Critics’ Picks

Rosemary Mayer, Endless Work (version 1), 1972, colored pencil and graphite on paper, 11 × 8 1/2''.

Rosemary Mayer, Endless Work (version 1), 1972, colored pencil and graphite on paper, 11 × 8 1/2''.

Berlin

Rosemary Mayer

ChertLüdde
Ritterstrasse 2A
September 4–November 14, 2020

Between 1972 and 1973, Rosemary Mayer constructed a series of innovative cloth sculptures dedicated to both forgotten and celebrated women of history. Hung, draped, and suspended from the wall, the works took on increasingly ambitious designs, incorporating cheesecloth and satin. Although abstract and nonrepresentational in their composition and material facture, the sculptures were conceptualized to serve a commemorative function. Hroswitha, 1973, named after the German medieval poet, thrusts out from the wall as if it were a figurehead on the bow of a ship. Animated and awakened, the abstracted figure is ferreted out from a latent state into something more material and sensual. Although its referent is obscure, the work was imagined to conjure, paradoxically, an unembodied presence: “Presence caught in thin veils,” the artist wrote in a published essay from 1977.

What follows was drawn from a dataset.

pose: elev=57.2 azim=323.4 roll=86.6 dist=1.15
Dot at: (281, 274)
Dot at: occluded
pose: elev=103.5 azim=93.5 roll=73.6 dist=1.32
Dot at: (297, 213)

In preparation for an exhibition at the nonprofit A.I.R. Gallery in 1973, Mayer made a series of sketches for what she called Endless Work. That project was never realized, but the sculptural proposition lives on, provisionally, as a group of working drawings premised on a radical idea—the sculpture could be transformed, adapted, and rearranged with each additional piece of fabric. Mayer not only attempted to reimagine, through her title, the conditions of sculptural work through the prism of social reproduction and care, but she also alluded to the open, indeterminate act of reading—the ways in which the object continues to be made in our minds, imaginatively, as we encounter it. These sketches encourage us to define the latent possibilities of something otherwise known only through fragmentary documents and archives.